Julia gave them a brief tour, and then they sank down onto the sofa and armchair in the living room. Julia noticed that Cecelia was carrying something under her arm, and said, “What is that?”

“Oh.” Cecelia pulled it free. “It’s my scarlet letter, from Mama. She wants me to carry it everywhere for a week, at least. I told her I would.” It was one of the framed saints from the dining room wall. Julia stared at it, trying to match the woman with her name. She knew the saints only in context, listed in a row, on the wall of their house.

“St. Clare of Assisi,” Cecelia said.

Sylvie and Emeline looked down, as if to study their own legs and feet. Their mother had taught them lessons related to each saint, but she’d never removed a saint from the wall, much less assigned one as a traveling penance to a daughter.

Julia remembered this saint now. St. Clare had refused to marry at the age of fifteen and had run away from home. She’d cut off all her hair and devoted her life to God. She created the Order of Poor Ladies, and her own sister and mother went to live with her in her abbey. She was the first woman in history to write a monastic rule, which the Order of Poor Ladies lived by. Julia studied her youngest sister. Cecelia had been born three minutes after Emeline, so they sometimes called her Baby. Charlie liked to croon Frank Sinatra at her: Yes sir, that’s my baby. No sir, I don’t mean maybe.

“What happened?” Julia was aware that her hands were freezing and she was scared.

“I’m pregnant. Almost five months along.” Cecelia spoke the words calmly. “Mom has decided that I’m headed for a life of destitution. But I’m going to keep the baby. I’m not telling the father, because—” She stopped for a second. “Because there’s no good to come from his knowing.”

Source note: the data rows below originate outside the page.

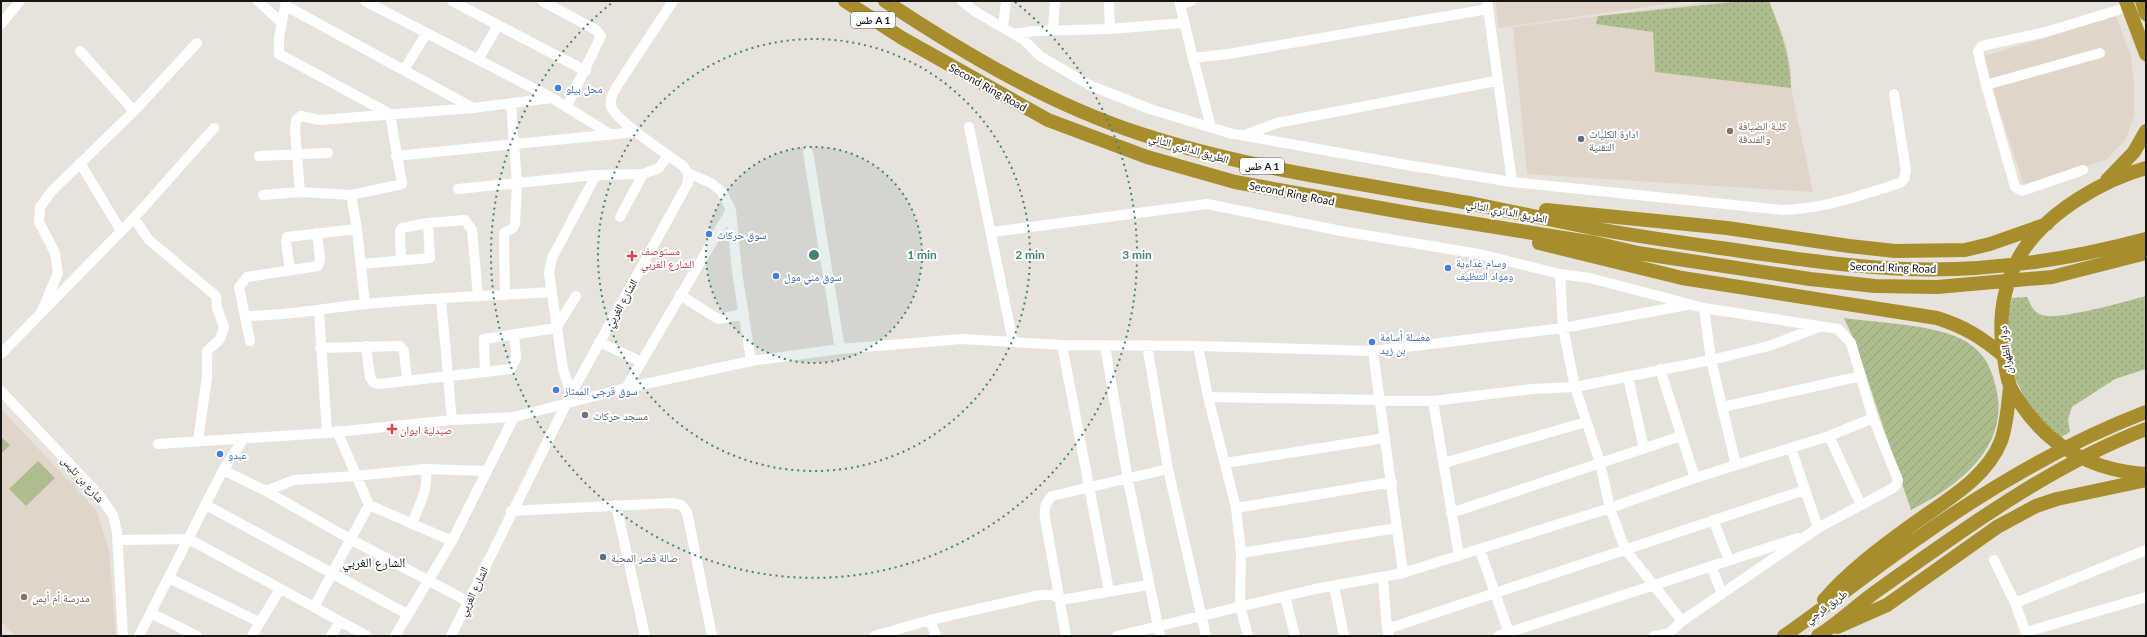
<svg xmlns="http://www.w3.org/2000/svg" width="2147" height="637" font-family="Lato,'Noto Naskh Arabic',sans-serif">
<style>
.built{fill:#e1d5ca}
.grass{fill:url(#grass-dots)}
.garden{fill:url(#garden-furrows)}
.pitch{fill:#adbd8d}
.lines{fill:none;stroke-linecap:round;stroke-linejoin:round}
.minor{stroke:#fff;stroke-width:10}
.highway{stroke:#a78d2c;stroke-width:14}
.ring{fill:none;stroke:#418272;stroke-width:2;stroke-dasharray:2 4}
.shop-dot{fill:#3f7fe0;stroke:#fff;stroke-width:1.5}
.education-dot{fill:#8d6e63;stroke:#fff;stroke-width:1.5}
.service-dot{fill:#5c6f8a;stroke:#fff;stroke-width:1.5}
.health-dot{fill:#e0444e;stroke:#fff;stroke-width:1.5}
.worship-dot{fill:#6b7280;stroke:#fff;stroke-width:1.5}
.labels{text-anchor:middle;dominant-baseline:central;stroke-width:4;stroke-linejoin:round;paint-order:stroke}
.shield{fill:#fff;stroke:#5d5b5a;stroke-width:1}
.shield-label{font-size:10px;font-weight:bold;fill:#171513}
.street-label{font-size:11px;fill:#171513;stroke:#fff}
.shop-label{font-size:11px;fill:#366cbe;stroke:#fff;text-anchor:start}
.education-label{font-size:11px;fill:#785e54;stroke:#fff;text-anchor:start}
.service-label{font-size:11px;fill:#4e5e75;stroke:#fff;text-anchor:start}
.health-label{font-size:11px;fill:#be3a42;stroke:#fff;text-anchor:start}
.worship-label{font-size:11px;fill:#5b616d;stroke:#fff;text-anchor:start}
.quarter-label{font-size:13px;fill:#171513;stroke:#fff}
.centre{fill:#418272;stroke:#fff;stroke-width:2}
.ring-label{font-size:12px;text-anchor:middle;font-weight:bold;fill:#418272;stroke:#fff;stroke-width:4;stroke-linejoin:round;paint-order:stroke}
</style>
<defs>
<pattern id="grass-dots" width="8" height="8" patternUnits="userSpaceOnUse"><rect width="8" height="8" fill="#adbd8d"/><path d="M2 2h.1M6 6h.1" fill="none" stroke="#94a279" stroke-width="1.8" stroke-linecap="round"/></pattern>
<pattern id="garden-furrows" width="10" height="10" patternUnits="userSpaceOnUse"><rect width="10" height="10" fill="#adbd8d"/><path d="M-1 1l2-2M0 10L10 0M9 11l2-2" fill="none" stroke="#94a279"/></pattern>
</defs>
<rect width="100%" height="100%" fill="#e8e2dc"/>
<!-- built -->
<path class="built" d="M1496 1H1689L1498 28Z
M1769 1 1786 43 1791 69V88L1813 192 1527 174 1513 27 1708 2Z
M2116 16 2131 56 2134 85V115L2126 139 2106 160 2024 185 1998 106 1985 56Z
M1 409 96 510 109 550 116 636H16L1 622Z"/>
<!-- grass -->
<path class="grass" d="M1743 1H1769C1781 32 1790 55 1791 88L1655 72 1653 32 1596 24 1598 16Z
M2146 296V369L2115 379 2072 407 2068 419 2070 432 2061 437 2033 413 2009 367 2006 324 2012 298 2027 297C2031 305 2033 312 2042 315 2057 321 2128 301 2146 296Z"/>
<!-- garden -->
<path class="garden" d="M1844 318C1878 323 1936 324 1965 341 1983 352 1990 364 1995 384 2013 445 1959 486 1911 510L1856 345Z"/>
<!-- pitch -->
<path class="pitch" d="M1 437 10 445 1 454Z
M38 461 55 478 26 506 9 489Z"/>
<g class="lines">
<!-- minor -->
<path class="minor" d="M258 1 281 22
M365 1 552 98
M452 1 586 71
M542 1 596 30 601 36 567 106
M962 1 976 12 1024 40 1040 56 1089 85 1150 109 1229 133 1407 165 1512 182 1783 210C1824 209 1861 195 1900 183L1904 179 1906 171 1894 94
M1109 1 1110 29
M1179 1 1193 58
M1487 1 1512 182
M1180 5 1191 1
M286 6 473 108
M1 24 20 1
M1003 27 1006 1
M1053 30 1055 1
M1013 34 1035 31 1110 29 1183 23
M80 51 134 111
M478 60 498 25
M404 70 426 34
M1986 85 2100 53
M969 127 1013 342
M1211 127 1193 58 1228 54 1488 9
M1245 135 1277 123 1496 81
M808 152 840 349
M259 156 328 153
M396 156 636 132
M80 163 121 231
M2083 170 2022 191 2015 187 1986 85 1978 52 1981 47 1986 45 2046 32 2128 7
M688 173 711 183 722 192 731 210 737 272 751 361
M458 189 596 175 643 174 659 168 668 155
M300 192 295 129 296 120 301 116 320 120 473 108 552 98 610 134
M263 195 300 192 351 195 402 184 390 114 279 54V38L286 1
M351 195 357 229 365 304
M620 217 643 174
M134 218 149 240 216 296 217 308 224 327 220 339 207 351V377L198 441
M992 232 1207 204 1341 231 1479 254 1560 274 1563 328 1575 387 1600 463 1610 508 1625 549 1682 621
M401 260 400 231 402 228 428 223 465 220 472 230 478 296
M361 264 430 258 428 223
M290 271 286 241 287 237 357 229
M1560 274 1590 278 1704 308 1838 329 1851 343 1873 418 1898 480 1897 484 1893 488 1818 528 1682 621 1666 636
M505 295 504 233 513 228 515 224 517 184 511 104
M680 295 718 319 744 314
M441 299 452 420
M1704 308 1711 360 1736 465
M319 311 327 433
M41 313 58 273 55 253 39 222 40 207 52 191 134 111 197 43
M245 316C286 316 325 308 366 304 427 298 489 296 551 292
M250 341 239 287 247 277 318 266 320 259 317 233
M599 342 642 362
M1062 345 1109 591
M1147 345 1168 469 1206 636
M366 346 370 377 374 383 379 384 511 369 516 358 514 334
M1105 346 1128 480 1160 636
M1198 346 1208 397 1236 508 1241 553 1240 606 1248 636
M320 348 400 346 404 351 407 380
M1373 351 1403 573
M1 354 134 218 214 128
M1660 369 1695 478
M485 372 484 339 556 328 576 296
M1628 377 1644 449
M626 388 731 210
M1 391 99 495 113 515 117 532 123 636
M571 394 563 369 549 273 552 258 596 175
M1208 397 1433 401 1532 389 1575 387 1711 360 1769 346 1819 327
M1433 401 1459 556
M1723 407 1861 376
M337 431 369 505 452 541
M1829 436 1861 505
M158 444 327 433 452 420 514 417 626 388 751 361 840 349 962 339 1062 345 1198 346 1373 351 1563 328 1687 305
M1791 448 1818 528
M1225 463 1385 438
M1444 463 1586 422
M223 470 266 491 350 539 469 602
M266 491 294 480 355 476 425 469 487 471
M206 505 407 614
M616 505 645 636
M1236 508 1392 482
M511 511 671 503 681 505 687 512 712 636
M1451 513 1681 436
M1713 520 1729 560
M412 524C417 509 431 486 425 469
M117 540 189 539 367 636
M1480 550 1510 636
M1241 553 1397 528
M1994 560 2015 603 2027 636
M1711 566 1722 594
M169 578 259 622
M1383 578 1387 629 1389 636
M1334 586 1344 636
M1285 596 1295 636
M2015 603 2146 550
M314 607 369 505
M151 613 197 636
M930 620 936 636
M1387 629 1805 490
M2026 632 2146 597
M139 636 223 470 244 438
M252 636 280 589
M331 636 340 622
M395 636 452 541 514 417
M451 636 571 394 688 183V173L683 166C669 155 615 121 611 106 609 99 614 92 617 86L673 1
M874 636 930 620 1040 595H1053L1061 600 1148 585
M1066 636 1045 518C1044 508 1045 503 1052 496L1168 469
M1117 636 1315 589 1403 573 1610 508 1695 478 1829 436 1873 418
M1498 636 1798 538
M1654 636 1670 633"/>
<!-- highway -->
<path class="highway" d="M845 1 902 38 1048 120 1147 157 1235 182 1408 213 1595 243 1638 253 1810 279 1875 286 1937 287 2052 277 2146 253
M885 1C965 54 1049 104 1141 134 1248 169 1359 183 1469 203 1510 211 1551 220 1592 228 1646 238 1700 245 1755 253 1805 260 1854 267 1905 269 1987 272 2068 260 2146 239
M2126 1 2146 54
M2142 1 2146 14
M2146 168C2103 180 2050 211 2024 249 2006 276 1999 310 2002 342 2004 356 2005 373 2010 386 2013 394 2019 400 2023 407 2052 449 2096 471 2146 474
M2107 180 2134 152 2146 131
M1546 210 1727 228 1849 246 1895 251 1965 250 1990 244 2047 224
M1539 243 1682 278 1937 318C1965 327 1981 337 2004 356
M1824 600C1848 572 1880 548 1909 527 1941 503 1986 480 2001 441 2007 424 2008 405 2010 387
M1837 627 1887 605 1997 527 2036 506 2057 499 2146 480
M1784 636C1827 606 1868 573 1911 543 1984 491 2062 444 2146 412
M1818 636C1840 622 1859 603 1881 588 1964 529 2050 466 2146 429"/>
</g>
<!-- distance rings -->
<circle cx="814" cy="255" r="108" fill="#418272" fill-opacity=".12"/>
<g class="ring">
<circle cx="814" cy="255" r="108"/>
<circle cx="814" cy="255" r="216"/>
<path d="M1015 2A323 323 0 1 1 613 2"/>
</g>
<!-- markers -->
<g class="shop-dot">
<circle cx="558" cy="88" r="4"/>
<circle cx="709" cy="234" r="4"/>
<circle cx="1448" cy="268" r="4"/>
<circle cx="776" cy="276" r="4"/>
<circle cx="1372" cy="342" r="4"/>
<circle cx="556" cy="390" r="4"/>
<circle cx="220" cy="454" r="4"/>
</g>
<g class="education-dot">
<circle cx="1730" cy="131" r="4"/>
<circle cx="24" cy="597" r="4"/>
</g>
<g class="service-dot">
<circle cx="1581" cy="139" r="4"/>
<circle cx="603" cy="557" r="4"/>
</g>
<g class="health-dot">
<path d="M630 250h4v4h4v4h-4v4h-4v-4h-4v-4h4z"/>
<path d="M390 423h4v4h4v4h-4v4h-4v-4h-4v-4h4z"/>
</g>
<circle class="worship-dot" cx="585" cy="415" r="4"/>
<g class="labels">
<!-- shield labels -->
<g class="shield">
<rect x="851" y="12" width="44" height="16" rx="3"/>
<rect x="1240" y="158" width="44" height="16" rx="3"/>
</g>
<g class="shield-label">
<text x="873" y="20">طس A 1</text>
<text x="1262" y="166">طس A 1</text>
</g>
<!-- street labels -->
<g class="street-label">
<text transform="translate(988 87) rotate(29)">Second Ring Road</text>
<text transform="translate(1189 148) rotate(16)">الطريق الدائري الثاني</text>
<text transform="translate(1292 193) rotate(11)">Second Ring Road</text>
<text transform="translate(1507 211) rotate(11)">الطريق الدائري الثاني</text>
<text transform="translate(1893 267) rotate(2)">Second Ring Road</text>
<text transform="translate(621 303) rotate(-61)">الشارع الغربي</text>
<text transform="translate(2005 350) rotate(-97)">دوار الظهران</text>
<text transform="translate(83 479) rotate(48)">شارع بن تليس</text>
<text transform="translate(473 591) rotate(-64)">الشارع الغربي</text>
<text transform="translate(1826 606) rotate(-36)">طريق قرجي</text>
</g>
<!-- shop labels -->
<g class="shop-label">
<text x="566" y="88">محل بيلو</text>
<text x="717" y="234">سوق حركات</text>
<text x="1456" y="262">وسام غداءية<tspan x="1456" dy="13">ومواد التنظيف</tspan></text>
<text x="784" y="276">سوق مني مول</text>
<text x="1380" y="336">مغسلة أسامة<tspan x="1380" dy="13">بن زيد</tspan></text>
<text x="564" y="390">سوق قرجي الممتاز</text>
<text x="228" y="454">عبدو</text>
</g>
<!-- education labels -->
<g class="education-label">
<text x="1738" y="125">كلية الضيافة<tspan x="1738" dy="13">والفندقة</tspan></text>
<text x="32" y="597">مدرسة أم أيمن</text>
</g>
<!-- service labels -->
<g class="service-label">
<text x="1589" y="133">ادارة الكليات<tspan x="1589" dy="13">التقنية</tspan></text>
<text x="611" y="557">صالة قصر المحبة</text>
</g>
<!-- health labels -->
<g class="health-label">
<text x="641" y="250">مستوصف<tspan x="641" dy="13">الشارع الغربي</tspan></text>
<text x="400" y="429">صيدلية ايوان</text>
</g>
<!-- worship labels -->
<g class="worship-label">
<text x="593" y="415">مسجد حركات</text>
</g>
<!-- quarter labels -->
<g class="quarter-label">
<text x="374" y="562">الشارع الغربي</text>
</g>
</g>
<circle cx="814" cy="255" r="6" class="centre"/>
<g class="ring-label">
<text x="922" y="259">1 min</text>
<text x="1030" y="259">2 min</text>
<text x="1137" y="259">3 min</text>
</g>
<!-- border -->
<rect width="2147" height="637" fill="none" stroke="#171513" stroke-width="4"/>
</svg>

Julia shook her head in refusal. This couldn’t be correct. “You’re pregnant?”

“Yes.”

“You’re having a baby, at the age of seventeen.”

“I’ll be eighteen when the baby’s born.”

Julia felt something inside her harden. She studied her other sisters; clearly she was the last to know. They had already swallowed this news and found a way to accept it. Emeline was unconditionally loyal to her twin, and besides, she adored babies. Sylvie was disappointed in Cecelia—Julia had seen this in her sister’s eyes—but Sylvie looked at life like a story, and she would be impressed at how their younger sister had made herself a main character in their shared narrative.

Julia said, “I’m supposed to have the first baby.”